In this situation, I was forced to simply pick one. It’s impossible to predict the form of the graph before Step 4 since it is dependent on user input. All that is known is that it is possible to join the entities from the input.
This is a classic case of analysis paralysis. I can spend all day thinking about graphs and the shortest paths, but is this productive? Does it get me closer to a working solution? At the end of the day, Steps 2 and 4 are going to take a miniscule amount of time compared to running Floyd Warshall. The best algorithm is the one that gets me moving. I ended up implementing Kruskal’s Algorithm, which has a run time of run time of O(E log(E)), because it was the easier of the two to implement.
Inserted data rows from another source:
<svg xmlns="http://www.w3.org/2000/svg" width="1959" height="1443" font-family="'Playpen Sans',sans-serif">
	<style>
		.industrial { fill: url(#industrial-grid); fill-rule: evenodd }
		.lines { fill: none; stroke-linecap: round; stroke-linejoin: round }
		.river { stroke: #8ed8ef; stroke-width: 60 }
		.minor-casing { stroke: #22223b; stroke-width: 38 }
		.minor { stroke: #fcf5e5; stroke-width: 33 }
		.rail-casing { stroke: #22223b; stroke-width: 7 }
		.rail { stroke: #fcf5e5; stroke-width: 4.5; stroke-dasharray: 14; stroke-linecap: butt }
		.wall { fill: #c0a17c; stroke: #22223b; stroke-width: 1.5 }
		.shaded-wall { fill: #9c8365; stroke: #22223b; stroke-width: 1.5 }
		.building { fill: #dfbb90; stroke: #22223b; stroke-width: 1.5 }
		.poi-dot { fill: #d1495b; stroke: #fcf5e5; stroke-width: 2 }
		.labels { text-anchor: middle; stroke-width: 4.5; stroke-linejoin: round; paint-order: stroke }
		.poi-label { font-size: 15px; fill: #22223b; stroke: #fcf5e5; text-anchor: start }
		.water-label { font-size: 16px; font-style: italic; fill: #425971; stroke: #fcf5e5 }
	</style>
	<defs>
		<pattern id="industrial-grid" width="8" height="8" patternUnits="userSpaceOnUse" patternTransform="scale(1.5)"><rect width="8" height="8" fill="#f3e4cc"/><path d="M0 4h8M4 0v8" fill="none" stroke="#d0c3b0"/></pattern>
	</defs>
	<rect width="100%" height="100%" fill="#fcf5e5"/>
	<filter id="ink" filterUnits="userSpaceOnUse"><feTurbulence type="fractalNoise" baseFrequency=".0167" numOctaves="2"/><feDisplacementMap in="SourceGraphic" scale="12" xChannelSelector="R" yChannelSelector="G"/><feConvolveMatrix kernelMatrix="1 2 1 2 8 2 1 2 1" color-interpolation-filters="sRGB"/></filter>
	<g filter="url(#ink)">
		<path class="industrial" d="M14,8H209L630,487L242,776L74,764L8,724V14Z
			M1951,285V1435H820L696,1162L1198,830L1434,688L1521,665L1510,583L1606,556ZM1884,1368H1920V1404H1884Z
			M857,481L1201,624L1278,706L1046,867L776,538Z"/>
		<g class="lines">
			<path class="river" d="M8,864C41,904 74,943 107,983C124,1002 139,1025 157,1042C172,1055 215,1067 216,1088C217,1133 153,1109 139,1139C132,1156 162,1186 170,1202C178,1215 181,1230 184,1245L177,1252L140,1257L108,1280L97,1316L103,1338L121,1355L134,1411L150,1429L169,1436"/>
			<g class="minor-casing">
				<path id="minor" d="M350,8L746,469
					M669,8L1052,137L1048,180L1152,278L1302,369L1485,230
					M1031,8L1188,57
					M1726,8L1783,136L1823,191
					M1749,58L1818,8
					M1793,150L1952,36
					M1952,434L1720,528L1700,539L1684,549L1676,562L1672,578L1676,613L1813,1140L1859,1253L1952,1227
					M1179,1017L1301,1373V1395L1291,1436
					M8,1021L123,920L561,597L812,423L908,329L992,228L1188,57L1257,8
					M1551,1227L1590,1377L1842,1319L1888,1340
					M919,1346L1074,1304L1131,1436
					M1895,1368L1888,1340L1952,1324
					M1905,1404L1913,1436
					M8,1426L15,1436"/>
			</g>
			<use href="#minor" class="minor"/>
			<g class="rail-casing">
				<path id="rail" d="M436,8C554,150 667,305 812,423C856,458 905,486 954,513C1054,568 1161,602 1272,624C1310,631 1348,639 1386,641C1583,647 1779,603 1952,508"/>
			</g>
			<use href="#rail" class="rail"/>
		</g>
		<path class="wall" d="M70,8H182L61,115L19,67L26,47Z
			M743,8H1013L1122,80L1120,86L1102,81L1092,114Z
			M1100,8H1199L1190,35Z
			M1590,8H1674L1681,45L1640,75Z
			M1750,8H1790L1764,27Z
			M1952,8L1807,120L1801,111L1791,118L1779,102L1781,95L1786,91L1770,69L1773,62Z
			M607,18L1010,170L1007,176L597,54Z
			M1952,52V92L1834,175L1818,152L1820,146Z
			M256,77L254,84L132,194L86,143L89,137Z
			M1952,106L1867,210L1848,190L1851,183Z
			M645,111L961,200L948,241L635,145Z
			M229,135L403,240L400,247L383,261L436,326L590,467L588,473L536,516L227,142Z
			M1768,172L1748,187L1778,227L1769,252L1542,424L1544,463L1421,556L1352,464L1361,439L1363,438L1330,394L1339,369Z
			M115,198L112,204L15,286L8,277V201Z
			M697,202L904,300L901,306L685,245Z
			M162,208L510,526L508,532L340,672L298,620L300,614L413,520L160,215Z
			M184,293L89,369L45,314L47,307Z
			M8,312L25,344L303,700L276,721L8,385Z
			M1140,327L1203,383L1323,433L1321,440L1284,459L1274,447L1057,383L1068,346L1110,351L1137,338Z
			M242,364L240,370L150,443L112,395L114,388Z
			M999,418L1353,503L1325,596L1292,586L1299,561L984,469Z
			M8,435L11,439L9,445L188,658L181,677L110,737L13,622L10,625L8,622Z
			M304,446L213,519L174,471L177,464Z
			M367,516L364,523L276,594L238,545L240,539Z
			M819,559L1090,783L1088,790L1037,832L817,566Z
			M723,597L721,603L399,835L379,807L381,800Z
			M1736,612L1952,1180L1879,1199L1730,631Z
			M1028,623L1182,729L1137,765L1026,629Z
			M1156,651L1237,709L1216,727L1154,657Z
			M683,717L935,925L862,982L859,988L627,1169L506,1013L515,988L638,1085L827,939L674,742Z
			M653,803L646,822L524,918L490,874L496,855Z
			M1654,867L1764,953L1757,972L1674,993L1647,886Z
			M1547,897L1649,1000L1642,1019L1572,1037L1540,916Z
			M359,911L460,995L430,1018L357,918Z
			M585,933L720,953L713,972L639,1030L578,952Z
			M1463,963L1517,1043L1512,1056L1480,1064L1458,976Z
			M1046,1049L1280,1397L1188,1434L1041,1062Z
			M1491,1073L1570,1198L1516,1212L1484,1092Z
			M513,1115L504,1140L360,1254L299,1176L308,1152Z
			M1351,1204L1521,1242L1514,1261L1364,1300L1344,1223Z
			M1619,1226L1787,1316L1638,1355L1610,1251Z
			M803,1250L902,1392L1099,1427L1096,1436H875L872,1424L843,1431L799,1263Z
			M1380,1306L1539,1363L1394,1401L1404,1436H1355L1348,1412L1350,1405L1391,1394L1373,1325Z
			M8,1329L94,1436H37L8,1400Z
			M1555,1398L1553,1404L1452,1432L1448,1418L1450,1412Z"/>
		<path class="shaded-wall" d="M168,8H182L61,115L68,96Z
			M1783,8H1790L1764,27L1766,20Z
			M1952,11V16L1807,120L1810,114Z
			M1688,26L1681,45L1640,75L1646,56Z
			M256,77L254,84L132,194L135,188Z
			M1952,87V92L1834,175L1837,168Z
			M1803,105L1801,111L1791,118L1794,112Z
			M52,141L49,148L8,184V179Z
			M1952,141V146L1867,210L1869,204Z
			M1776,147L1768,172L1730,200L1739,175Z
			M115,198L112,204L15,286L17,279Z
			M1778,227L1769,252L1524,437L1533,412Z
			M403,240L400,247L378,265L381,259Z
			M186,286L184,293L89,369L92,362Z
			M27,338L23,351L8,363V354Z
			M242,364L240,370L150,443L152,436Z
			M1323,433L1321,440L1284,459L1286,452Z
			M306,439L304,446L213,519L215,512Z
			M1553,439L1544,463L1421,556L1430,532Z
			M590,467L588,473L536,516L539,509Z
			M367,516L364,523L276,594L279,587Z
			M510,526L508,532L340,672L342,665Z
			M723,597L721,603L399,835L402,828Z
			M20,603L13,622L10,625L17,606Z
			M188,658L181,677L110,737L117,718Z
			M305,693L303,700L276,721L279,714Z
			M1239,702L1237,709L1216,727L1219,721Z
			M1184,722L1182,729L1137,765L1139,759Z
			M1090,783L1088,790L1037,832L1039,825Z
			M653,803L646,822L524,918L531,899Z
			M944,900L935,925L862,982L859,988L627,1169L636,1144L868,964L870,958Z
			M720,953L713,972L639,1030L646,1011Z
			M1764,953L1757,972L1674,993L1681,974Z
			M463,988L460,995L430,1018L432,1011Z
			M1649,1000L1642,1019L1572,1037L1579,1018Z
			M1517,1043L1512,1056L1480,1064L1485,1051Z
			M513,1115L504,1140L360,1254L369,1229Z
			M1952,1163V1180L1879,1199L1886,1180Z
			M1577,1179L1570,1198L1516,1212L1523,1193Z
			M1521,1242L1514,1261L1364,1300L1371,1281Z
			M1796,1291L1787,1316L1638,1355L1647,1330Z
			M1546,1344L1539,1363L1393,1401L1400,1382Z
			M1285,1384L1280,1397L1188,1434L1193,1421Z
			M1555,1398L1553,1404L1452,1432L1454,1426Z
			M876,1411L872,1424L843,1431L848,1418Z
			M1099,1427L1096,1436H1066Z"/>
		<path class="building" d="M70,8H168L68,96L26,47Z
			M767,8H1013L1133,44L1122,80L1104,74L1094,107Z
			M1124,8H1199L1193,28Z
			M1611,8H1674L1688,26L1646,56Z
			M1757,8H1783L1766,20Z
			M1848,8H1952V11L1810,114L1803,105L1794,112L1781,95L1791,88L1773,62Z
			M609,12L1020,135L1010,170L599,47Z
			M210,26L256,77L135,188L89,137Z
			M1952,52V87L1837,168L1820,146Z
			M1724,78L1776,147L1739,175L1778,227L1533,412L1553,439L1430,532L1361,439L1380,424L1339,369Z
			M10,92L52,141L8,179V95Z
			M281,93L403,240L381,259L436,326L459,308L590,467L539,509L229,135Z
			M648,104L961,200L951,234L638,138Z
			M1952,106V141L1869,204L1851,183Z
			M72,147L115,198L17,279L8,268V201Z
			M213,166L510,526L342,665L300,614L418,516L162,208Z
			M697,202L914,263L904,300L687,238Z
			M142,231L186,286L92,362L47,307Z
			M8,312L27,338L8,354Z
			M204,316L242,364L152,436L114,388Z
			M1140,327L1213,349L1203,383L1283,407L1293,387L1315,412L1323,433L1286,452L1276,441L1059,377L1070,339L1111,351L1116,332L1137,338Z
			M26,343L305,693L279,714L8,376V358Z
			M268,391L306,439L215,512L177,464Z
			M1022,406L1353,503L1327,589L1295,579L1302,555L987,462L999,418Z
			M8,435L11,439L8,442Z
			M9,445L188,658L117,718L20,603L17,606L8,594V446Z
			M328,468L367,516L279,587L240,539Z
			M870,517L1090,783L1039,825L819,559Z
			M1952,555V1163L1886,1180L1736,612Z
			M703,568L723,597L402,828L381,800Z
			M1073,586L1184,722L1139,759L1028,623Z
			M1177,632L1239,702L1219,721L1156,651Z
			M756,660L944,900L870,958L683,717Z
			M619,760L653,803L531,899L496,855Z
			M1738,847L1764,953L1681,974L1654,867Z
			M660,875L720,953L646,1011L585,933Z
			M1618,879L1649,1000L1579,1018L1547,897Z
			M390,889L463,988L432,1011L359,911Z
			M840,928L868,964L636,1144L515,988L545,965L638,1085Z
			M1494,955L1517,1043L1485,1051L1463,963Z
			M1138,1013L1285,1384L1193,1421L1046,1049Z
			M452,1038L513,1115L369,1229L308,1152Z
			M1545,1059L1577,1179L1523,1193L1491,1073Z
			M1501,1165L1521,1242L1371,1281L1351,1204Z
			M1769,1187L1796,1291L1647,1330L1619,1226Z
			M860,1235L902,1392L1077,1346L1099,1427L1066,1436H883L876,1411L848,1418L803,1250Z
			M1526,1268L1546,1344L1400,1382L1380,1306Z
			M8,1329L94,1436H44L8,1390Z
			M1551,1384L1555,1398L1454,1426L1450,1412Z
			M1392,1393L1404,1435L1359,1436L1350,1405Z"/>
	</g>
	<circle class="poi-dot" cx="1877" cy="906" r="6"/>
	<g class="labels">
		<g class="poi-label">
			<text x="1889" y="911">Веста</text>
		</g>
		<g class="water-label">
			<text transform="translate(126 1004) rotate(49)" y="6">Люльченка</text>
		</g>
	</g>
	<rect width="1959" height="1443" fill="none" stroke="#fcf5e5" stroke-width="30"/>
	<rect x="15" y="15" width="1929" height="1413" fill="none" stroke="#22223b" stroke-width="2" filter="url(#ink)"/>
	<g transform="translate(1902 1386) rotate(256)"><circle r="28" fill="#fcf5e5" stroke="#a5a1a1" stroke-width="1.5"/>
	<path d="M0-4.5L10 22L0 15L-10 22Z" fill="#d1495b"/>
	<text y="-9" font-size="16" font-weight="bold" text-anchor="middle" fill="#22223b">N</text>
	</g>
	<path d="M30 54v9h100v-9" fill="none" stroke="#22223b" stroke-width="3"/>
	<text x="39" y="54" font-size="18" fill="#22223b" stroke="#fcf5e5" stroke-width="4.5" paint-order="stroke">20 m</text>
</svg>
Keep it simple, stupid.
The Run Time
Algorithmically, Steps 3 and 5 are unremarkable. Replacing all of the edges with the shortest path between Steiner points (Step 3) can be accomplished in O(E). Removing any terminals that are not steiner points (Step 5) is done in O(V2). So our total run time is O(V3 + 2 (E log(E)) + E + V2) or simply O(V3) in the worst case. With an input size of 40 nodes, the approximation algorithm will take about .0000000213 seconds. I.e., the sloth hasn’t even thought about moving yet.
How about the space complexity? As previously stated, Floyd Warshall uses a V by V matrix where it takes O(V2) to find the All-pairs shortest paths. Kruskal’s algorithm works by removing edges and nodes from the graph provided, so finding the minimum spanning tree doesn’t need any extra memory. Replacing edges and removing loosed terminal nodes morph the graph itself.
And that’s it. The total space requirement to run this implementation is a O(V2) adjacency matrix. That’s pretty cool.